31 commentaires sur “Le Bleu est une Couleur Chaude – Julie Maroh

  1. C’est une bd que j’avais beaucoup appréciée pour ses dessins et l’histoire. Contrairement à toi, j’avais vu le film avant et je n’avais pas aimé le côté « hyper sexuel » et le jeux des actrices. Et c’était avec grand espoir que je m’étais jetée sur ce livre qui (pour ma part) est plus intéressant que la version cinéma.

  2. J’en garde le sentiment d’un très bon souvenir de lecture, même si je ne me rappelle plus vraiment de l’histoire. C’est un album que je me verrais bien relire (ce qui m’arrive rarement !).
    PS : je découvre ce soir ton blog, très joli et agréable à parcourir ! 🙂

    1. j’ai lu ton billet, je vois que nous avons les mêmes réserves (la fin tragique et l’énorme ellipse – j’aurais préféré soit que la BD s’arrête 15 ans avant, soit qu’on ait une vision plus globale de leur vie commune, soit que les deux parties – les prémices puis 15 ans après- soient traitées de façon égale )

  3. Je l’ai croisé à la BM et j’ai failli l’emprunter mais j’ai vu le film et j’en garde un mauvais souvenir ! Encore heureux que je l’ai vu chez moi, j’ai pu me mettre à faire autre chose en même temps – en lisant ton billet, le film n’est pas l’adaptation fidèle de la BD, Clémentine n’est pas décédée et en fait les deux femmes se séparent assez vite et refont leurs vies (au bout de 3 ou 4 ans)….
    Et puis le film les montre à poil les 3/4 du temps- les actrices ont ensuite expliqué que bon, le réalisateur, a pris, son pied en les filmant nues sous toutes les coutures et moi c’est pas tant le fait qu’il y ait du sexe (normal) mais il a tourné le film en les filmant tout le temps en gros plan et Adèle elle pleure non stop avec la morve au nez tout au long du film – de quoi te couper l’appétit ! et le film est deux fois trop long au passage – c’est juste une histoire d’amour banale et puis le réalisateur opposait la famille prolo d’Adèle, homophobe à la famille bobo de l’autre très ouverte ..trop simpliste. mais je m’égare ! reste sur la BD si elle t’a plu ! j’aurais du faire ça !

    1. hmmmm ça casse bien mon envie de voir ce film ! en même temps, ton avis rejoint ceux que j’avais pu entendre sur La vie d’Adèle (notamment le sexe à outrance et même le côté morve au nez d’Adèle ^^)
      le côté opposition des familles est abordé dans la BD, les parents de Clémentine réagissent très brutalement à la découverte de l’homosexualité de leur fille alors que ceux d’Emma – qu’on voit vite fait – sont ouverts et accueillants.

  4. Pour lire les commentaires de Julie Maroh après les polémiques qui ont suivi la sortie de La Vie d’ Adèle :
    http://www.juliemaroh.com/2013/05/27/le-bleu-dadele/
    Je n’ai guère aimé le film, apparemment la BD présente des personnages plus attachants et mérite d’être découverte . J’en ignorais l’existence, ce n’est pas Kechiche qui en a fait la publicité ! ( Il ne l’a pas citée à Cannes )

    1. merci pour ce lien Pauline – Julie Maroh est très gracieuse dans ses paroles, mais on sent bien qu’elle est amère vis-à-vis du traitement de son oeuvre, et surtout par rapport au silence de Kéchiche à Cannes…

  5. Je n’avais pas été séduite par la BD, je l’avais trouvée caricaturale dans la façon dont elle exploite les relations homosexuelles.

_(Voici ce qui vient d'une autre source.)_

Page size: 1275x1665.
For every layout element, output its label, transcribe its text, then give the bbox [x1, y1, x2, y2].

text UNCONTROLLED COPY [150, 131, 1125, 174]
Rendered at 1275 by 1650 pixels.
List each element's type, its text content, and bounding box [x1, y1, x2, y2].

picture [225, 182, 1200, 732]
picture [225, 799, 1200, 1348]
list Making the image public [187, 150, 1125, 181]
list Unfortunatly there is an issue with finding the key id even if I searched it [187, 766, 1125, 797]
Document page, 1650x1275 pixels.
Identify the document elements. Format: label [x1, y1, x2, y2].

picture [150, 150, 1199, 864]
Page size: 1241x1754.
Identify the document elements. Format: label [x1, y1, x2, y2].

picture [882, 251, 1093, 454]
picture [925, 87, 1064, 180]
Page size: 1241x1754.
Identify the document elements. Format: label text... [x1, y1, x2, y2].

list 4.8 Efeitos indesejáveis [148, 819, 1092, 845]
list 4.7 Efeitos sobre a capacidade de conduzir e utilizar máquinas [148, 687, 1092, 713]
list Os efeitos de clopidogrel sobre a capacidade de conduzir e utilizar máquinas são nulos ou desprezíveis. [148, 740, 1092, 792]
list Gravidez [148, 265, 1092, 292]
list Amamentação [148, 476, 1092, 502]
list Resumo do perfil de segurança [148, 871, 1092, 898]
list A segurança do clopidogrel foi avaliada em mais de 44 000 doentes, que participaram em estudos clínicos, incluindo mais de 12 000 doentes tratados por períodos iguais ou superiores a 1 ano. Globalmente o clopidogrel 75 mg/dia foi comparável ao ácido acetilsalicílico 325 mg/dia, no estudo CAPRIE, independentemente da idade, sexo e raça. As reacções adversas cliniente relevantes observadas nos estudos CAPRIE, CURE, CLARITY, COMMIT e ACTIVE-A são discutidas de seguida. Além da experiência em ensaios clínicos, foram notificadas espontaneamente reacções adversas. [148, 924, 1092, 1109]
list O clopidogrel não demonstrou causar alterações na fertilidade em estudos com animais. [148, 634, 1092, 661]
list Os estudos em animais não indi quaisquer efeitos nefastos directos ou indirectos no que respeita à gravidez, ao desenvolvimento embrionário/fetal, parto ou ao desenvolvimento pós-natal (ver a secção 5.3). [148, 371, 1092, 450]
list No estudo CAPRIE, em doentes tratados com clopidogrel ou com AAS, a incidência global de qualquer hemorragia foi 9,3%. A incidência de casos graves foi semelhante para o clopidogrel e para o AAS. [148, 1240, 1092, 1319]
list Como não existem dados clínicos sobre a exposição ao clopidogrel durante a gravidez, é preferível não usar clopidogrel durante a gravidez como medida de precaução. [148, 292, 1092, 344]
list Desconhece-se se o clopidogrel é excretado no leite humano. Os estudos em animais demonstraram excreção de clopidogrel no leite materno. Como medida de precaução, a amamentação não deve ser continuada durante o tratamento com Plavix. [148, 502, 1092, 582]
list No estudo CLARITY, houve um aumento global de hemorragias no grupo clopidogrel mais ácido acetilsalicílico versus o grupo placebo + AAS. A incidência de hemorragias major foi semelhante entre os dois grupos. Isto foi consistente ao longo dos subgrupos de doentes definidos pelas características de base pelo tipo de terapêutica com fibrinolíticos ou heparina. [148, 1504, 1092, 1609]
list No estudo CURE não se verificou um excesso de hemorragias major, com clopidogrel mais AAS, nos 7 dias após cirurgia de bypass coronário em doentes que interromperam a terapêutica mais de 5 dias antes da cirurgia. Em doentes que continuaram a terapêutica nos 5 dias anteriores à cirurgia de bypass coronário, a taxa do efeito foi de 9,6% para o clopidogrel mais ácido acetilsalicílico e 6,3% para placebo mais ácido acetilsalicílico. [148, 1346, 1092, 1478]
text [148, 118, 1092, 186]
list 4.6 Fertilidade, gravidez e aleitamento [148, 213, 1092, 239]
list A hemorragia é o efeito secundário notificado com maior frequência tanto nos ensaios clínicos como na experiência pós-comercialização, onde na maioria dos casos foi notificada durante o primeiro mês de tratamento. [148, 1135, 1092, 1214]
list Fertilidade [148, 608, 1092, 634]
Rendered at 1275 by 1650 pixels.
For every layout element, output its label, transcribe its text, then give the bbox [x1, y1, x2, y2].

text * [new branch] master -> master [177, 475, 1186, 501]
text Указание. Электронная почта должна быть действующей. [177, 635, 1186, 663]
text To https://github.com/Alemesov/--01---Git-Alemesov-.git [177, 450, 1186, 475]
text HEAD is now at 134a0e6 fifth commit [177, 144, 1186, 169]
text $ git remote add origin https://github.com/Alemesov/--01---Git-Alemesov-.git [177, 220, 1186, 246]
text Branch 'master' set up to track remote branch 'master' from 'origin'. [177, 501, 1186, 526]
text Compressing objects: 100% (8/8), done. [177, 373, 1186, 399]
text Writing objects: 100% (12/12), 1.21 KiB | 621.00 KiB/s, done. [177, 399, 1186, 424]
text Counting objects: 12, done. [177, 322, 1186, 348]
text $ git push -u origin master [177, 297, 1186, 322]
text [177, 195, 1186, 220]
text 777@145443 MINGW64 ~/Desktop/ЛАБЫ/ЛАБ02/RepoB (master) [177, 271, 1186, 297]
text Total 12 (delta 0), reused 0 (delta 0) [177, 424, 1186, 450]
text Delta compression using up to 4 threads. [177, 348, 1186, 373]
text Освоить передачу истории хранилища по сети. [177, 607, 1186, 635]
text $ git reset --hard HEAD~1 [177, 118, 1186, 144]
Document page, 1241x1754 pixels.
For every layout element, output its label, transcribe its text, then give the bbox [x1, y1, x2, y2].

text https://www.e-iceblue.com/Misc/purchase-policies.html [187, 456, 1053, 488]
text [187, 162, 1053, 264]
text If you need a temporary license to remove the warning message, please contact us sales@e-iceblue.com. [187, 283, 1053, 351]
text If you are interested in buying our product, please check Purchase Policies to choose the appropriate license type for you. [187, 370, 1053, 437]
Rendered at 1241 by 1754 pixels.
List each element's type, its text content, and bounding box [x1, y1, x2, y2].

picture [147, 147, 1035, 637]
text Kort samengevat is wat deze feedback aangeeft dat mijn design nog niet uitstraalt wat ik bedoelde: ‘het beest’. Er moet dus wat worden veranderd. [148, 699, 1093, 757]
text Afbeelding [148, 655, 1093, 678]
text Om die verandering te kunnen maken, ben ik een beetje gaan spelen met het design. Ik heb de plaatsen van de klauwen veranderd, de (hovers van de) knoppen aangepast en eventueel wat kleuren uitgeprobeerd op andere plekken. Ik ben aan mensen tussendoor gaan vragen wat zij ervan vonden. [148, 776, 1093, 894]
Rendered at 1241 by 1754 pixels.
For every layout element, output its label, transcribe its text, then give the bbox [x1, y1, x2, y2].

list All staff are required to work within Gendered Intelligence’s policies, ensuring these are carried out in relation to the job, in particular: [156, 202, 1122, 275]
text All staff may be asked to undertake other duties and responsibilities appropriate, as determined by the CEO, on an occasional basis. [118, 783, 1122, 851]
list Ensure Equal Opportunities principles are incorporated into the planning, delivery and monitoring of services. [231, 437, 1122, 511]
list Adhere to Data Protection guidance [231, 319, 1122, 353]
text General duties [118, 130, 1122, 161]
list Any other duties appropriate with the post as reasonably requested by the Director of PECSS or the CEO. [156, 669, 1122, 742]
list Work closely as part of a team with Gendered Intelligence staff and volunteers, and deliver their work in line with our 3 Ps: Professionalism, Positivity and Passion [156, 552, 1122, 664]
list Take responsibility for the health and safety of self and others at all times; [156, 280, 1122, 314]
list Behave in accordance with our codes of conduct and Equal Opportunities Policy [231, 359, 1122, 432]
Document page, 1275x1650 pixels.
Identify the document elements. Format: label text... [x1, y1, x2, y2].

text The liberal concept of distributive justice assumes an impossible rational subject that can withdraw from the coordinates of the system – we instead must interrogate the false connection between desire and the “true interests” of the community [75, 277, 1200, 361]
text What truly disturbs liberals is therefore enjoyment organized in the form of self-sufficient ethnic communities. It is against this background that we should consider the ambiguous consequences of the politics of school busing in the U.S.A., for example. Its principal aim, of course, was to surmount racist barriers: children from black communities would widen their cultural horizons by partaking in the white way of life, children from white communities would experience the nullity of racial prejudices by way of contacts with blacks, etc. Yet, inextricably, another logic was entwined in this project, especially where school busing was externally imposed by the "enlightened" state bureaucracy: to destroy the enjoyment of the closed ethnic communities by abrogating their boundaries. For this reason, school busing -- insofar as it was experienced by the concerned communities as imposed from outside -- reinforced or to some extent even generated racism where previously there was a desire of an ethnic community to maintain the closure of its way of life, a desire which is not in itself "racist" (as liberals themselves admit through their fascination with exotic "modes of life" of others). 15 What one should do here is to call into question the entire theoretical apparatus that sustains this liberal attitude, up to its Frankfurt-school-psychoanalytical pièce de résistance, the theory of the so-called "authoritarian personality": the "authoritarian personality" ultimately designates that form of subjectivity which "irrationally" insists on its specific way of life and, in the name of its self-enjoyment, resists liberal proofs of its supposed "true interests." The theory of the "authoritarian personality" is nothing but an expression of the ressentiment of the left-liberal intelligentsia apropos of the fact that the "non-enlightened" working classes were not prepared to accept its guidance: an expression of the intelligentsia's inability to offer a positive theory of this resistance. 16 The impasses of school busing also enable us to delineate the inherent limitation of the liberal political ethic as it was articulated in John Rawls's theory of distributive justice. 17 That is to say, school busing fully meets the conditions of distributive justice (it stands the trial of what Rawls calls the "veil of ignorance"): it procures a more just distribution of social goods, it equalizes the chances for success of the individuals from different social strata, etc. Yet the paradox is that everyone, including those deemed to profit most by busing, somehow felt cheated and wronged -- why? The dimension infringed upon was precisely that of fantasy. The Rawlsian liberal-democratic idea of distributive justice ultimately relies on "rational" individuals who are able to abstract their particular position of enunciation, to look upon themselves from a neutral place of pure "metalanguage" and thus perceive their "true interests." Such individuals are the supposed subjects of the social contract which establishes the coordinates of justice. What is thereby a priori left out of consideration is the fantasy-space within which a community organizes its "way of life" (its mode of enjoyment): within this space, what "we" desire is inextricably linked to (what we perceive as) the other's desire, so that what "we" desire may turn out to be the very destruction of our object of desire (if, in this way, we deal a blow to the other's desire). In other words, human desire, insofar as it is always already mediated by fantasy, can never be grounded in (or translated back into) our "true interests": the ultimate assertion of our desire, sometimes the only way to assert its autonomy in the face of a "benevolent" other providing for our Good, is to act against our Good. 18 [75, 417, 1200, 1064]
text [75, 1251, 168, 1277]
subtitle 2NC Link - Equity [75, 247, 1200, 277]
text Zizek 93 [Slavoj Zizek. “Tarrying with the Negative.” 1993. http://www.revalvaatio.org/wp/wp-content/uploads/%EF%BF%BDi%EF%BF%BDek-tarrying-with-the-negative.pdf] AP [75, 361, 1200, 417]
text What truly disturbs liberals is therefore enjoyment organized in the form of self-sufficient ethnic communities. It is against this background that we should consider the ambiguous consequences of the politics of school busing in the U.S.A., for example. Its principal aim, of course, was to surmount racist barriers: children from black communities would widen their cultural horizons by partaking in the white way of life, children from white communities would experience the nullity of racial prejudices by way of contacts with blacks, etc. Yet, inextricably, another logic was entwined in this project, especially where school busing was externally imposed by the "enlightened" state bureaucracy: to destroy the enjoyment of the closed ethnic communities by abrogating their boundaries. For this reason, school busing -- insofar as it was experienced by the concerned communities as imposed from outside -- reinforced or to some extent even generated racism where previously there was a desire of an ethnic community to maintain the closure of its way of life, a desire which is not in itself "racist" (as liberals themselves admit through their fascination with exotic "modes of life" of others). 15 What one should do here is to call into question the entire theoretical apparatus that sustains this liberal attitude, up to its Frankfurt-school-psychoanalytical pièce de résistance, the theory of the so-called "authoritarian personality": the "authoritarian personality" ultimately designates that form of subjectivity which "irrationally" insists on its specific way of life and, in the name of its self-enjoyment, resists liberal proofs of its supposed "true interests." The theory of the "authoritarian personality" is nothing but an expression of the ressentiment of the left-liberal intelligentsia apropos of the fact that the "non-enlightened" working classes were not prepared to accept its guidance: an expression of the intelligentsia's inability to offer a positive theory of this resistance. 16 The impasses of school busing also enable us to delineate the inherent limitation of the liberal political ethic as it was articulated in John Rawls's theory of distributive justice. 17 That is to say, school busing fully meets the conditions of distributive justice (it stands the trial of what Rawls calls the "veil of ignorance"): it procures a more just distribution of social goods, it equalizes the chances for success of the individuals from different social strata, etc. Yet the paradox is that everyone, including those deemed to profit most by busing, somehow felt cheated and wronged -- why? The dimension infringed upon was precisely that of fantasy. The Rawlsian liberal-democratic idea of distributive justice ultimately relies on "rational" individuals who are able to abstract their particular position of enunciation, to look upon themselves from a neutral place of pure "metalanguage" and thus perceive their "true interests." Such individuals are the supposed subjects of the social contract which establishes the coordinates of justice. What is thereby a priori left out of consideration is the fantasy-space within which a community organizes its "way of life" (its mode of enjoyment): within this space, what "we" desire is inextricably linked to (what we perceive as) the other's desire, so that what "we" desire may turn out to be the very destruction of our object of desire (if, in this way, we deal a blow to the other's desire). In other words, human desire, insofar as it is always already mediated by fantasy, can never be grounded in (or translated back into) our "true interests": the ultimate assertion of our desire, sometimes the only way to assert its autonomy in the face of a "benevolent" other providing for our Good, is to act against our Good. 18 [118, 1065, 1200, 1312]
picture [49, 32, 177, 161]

Et puis la façon de sauter quinze plus tard et cette partie complètement dispensable comme tu le soulignes m’avait agacée. Je n’avais pas eu envie de voir le film et quand je lis le commentaire d’Electra, je me dis que j’ai bien fait !

  6. J’ai vraiment préféré la BD ! Elle est plus sensible et belle. J’ai eu un vrai coup de coeur lors de ma lecture. J’ai aimé le film si on fait abstraction des scènes sexuelles (j’ai appuyé sur « Fast Foward » je dois l’avouer). Dans le film, les différents milieux sont très importants : famille moyenne plutôt fermée versus famille aisée et décomplexée ou encore, milieu artistique professionnel ou métier plus traditionnel. L’homosexualité n’y est pas vécue de la même manière dans chacun. J’ai aimé ce côté qui n’était qu’effleuré dans la BD.